Some scholars contend that all depression is a form of grief. Whether or not we have a diagnosable mental illness, all of us experience grief over the course of our lives. Grief doesn’t just occur after the death of a loved one. It can occur in reaction to trauma, the loss of a relationship, or even in reaction to changes that happen in our lives that weren’t our choice or that we feel we couldn’t control. We can grieve over a childhood that was fraught or non-ideal, or an imagined future we had for ourselves that no longer seems likely.

What all of these experiences have in common is that the way we think about ourselves when experiencing grief impacts our relationships with the people in our lives, and just as importantly, our relationship with ourselves. Grief isn’t necessarily something that will ever fully go away, depending on its origin, but it is something that we can sit with and lean into. I realized as my yoga practice progressed that the reason why my grief was feeling so overwhelming was because I was resisting how I was feeling—and that resistance was causing me more suffering.
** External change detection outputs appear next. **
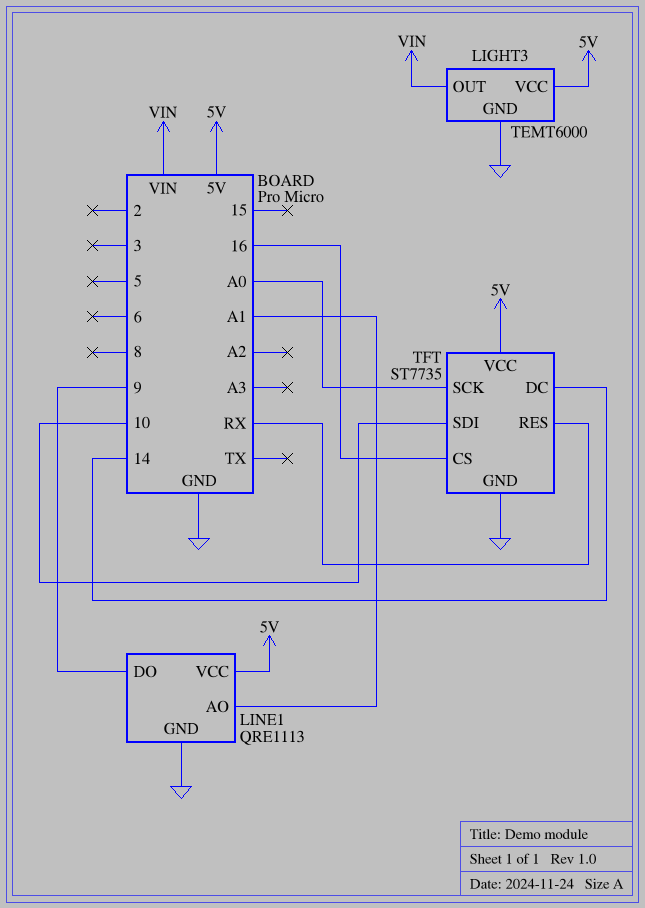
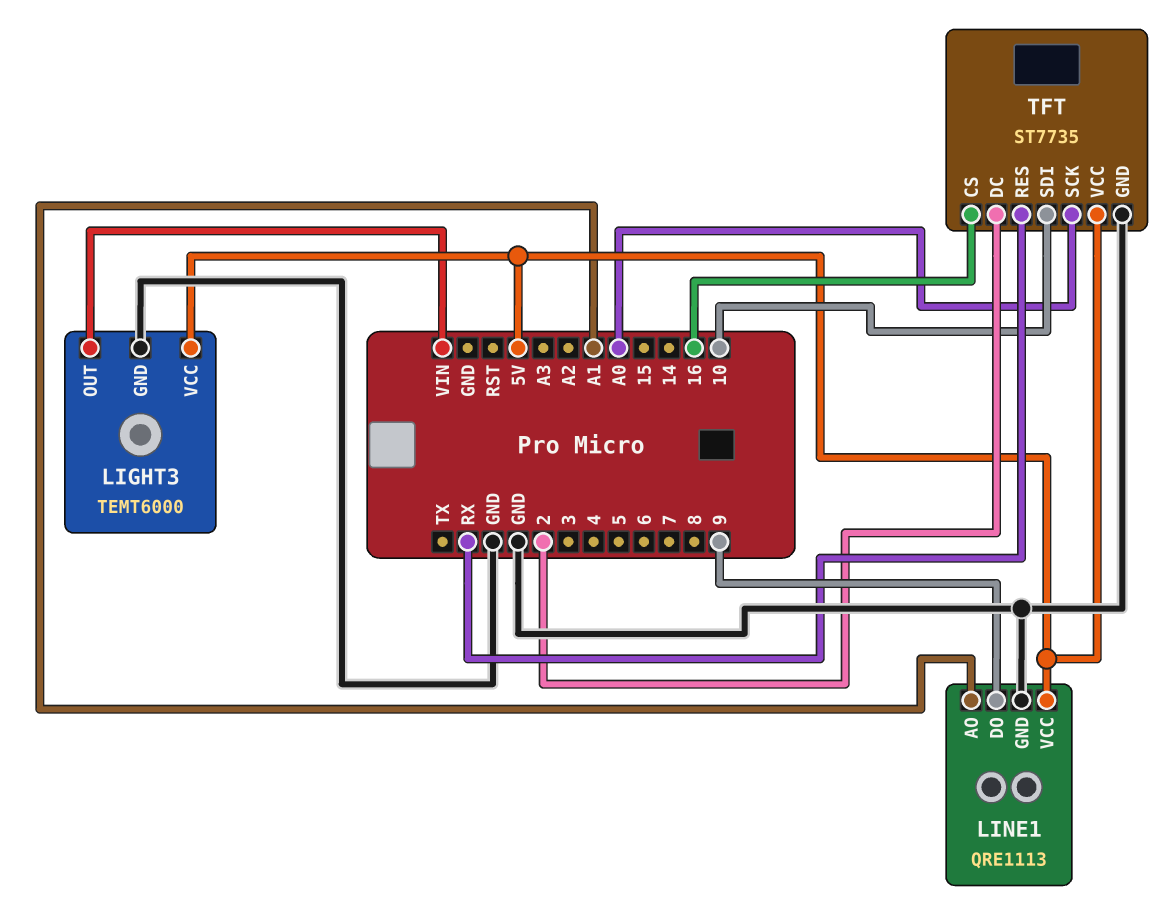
TFT pin DC: 14 -> 2

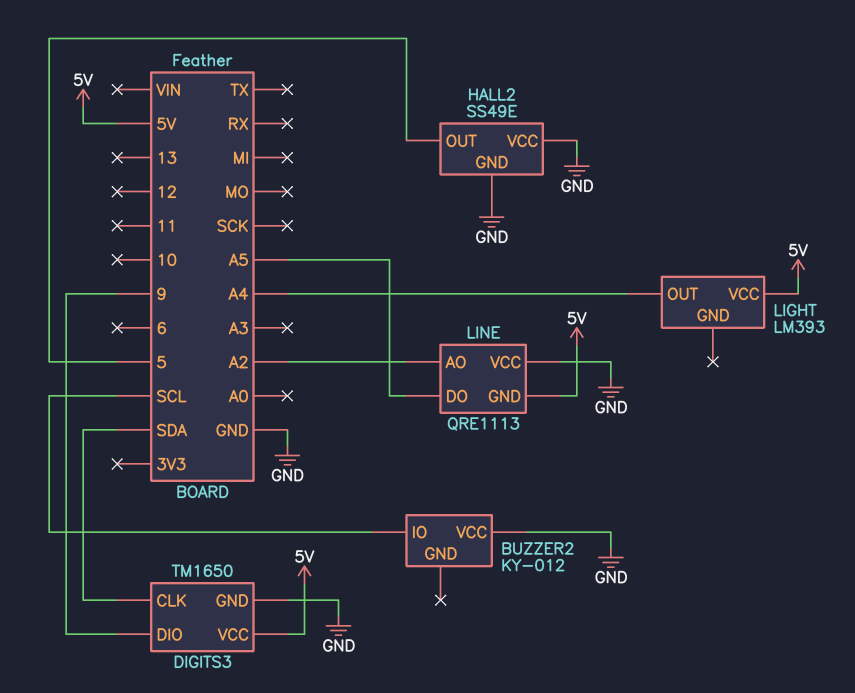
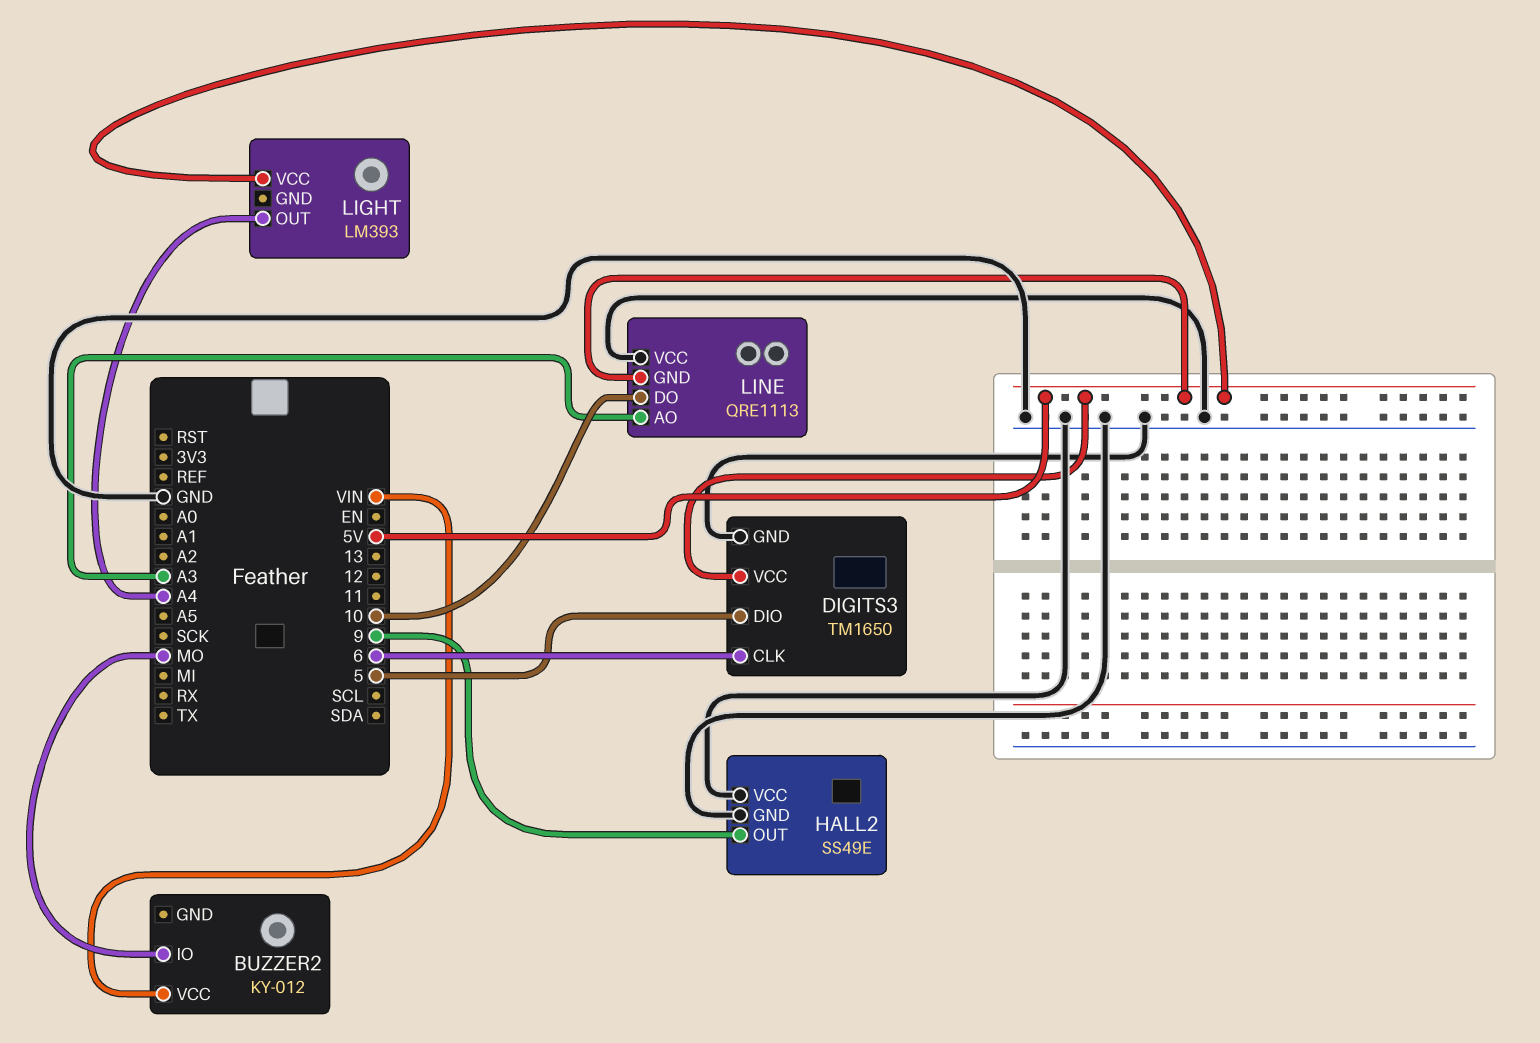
BUZZER2 pin IO: SCL -> MO
BUZZER2 pin VCC: GND -> VIN
DIGITS3 pin CLK: SDA -> 6
DIGITS3 pin DIO: 9 -> 5
HALL2 pin OUT: 5 -> 9
LINE pin AO: A2 -> A3
LINE pin DO: A5 -> 10

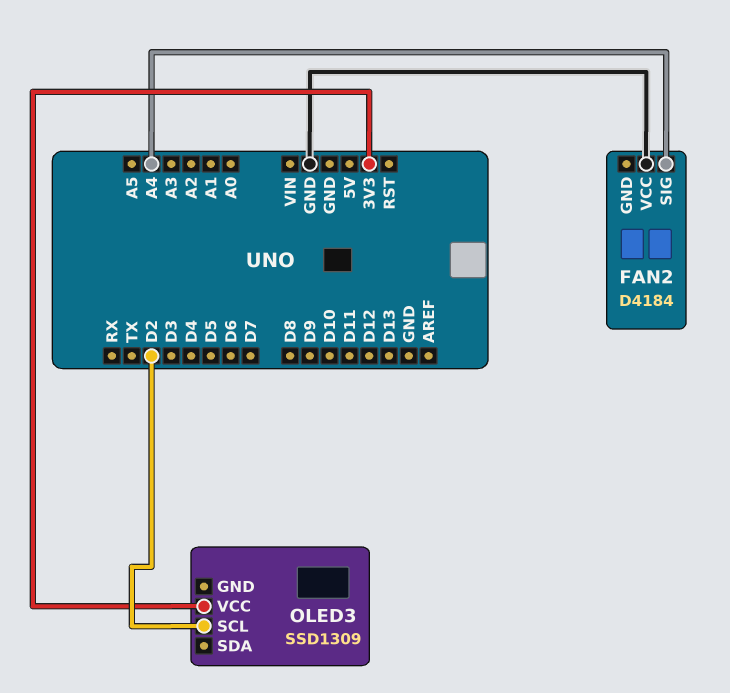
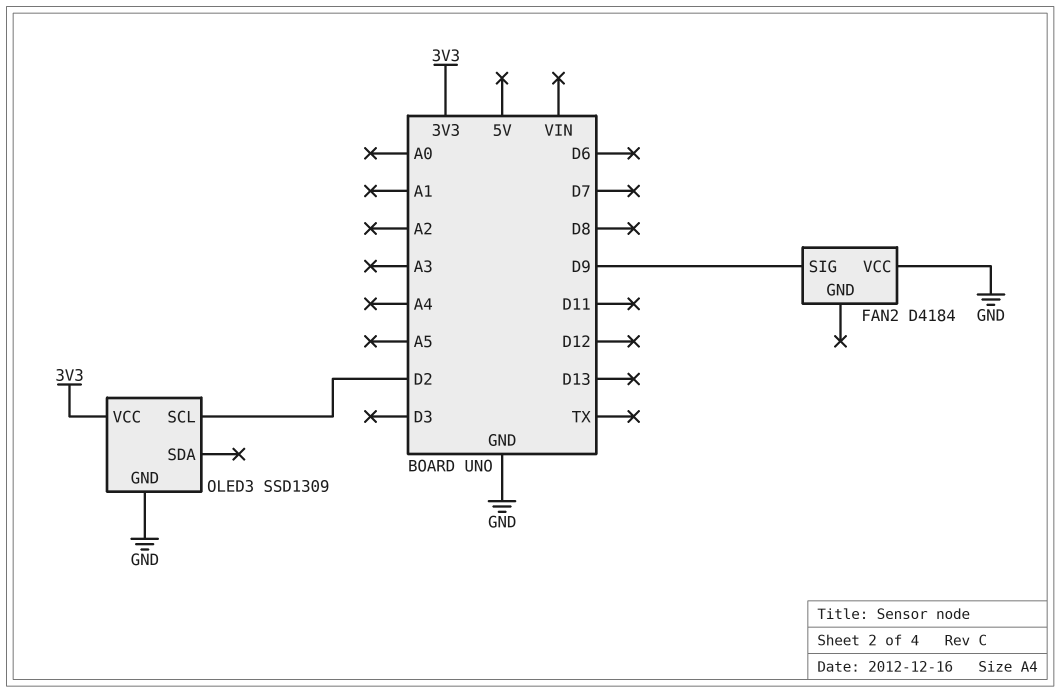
FAN2 pin SIG: A4 -> D9
OLED3 pin GND: none -> GND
The simple act of mindfulness in the form of awareness of my body’s movement during yoga and my breath enabled me to reset my nervous system and get closer to accepting the things that were happening around me that I couldn’t change. It helped that I was in a space where the instructor was reminding me to breathe and prompting me to connect the exhale of my breath to the practice of letting go.

Acceptance is a practice, as is the work that goes into fully processing grief, in all the forms it takes. We are living in a time where there are many resources we have at our disposal, from traditional therapeutic interventions to more curated media we can access on our own. Here are some of the resources I have found helpful when confronting my own grief:

For some helpful books, I recommend Finding Meaning: The Sixth Stage of Grief, by David Kessler (2020), which helped me enormously as I was processing the grief over the death of my father. For those of you whose grief is tied to trauma, a very effective intervention is detailed in Overcoming Trauma Through Yoga: Reclaiming Your Body, by David Emerson and Elizabeth Hopper (2011).

There are a number of insightful podcasts that focus on grief. Griefcast, hosted by Cariad Lloyd, is intense, as one would imagine for such a topic, but also extremely compassionate and helpful. For those that are struggling or experiencing grief related to a break up or rupture in a relationship, Jillian on Love has a number of episodes about processing the emotions surrounding rejection, break ups, and all the other triggers related to grief that are embedded in romantic attachments. Sounds True: Insights at the Edge, which is hosted by Tami Simon, is a very spiritually-oriented podcast that has a number of episodes surrounding not only grief but more generally how to process strong emotions, trauma, and other significant life experiences.

As spring draws closer, we are almost upon the season of rebirth. Many of us will be experiencing a psychological shift as we transition into longer days, more sunlight, and warmer weather. The onset of this season can bring both renewal and hope, but in order to get there, we also have to be willing to confront what may be holding us back, which could include unprocessed grief. It is only through letting go of what no longer serves us that we can forge ahead and begin anew.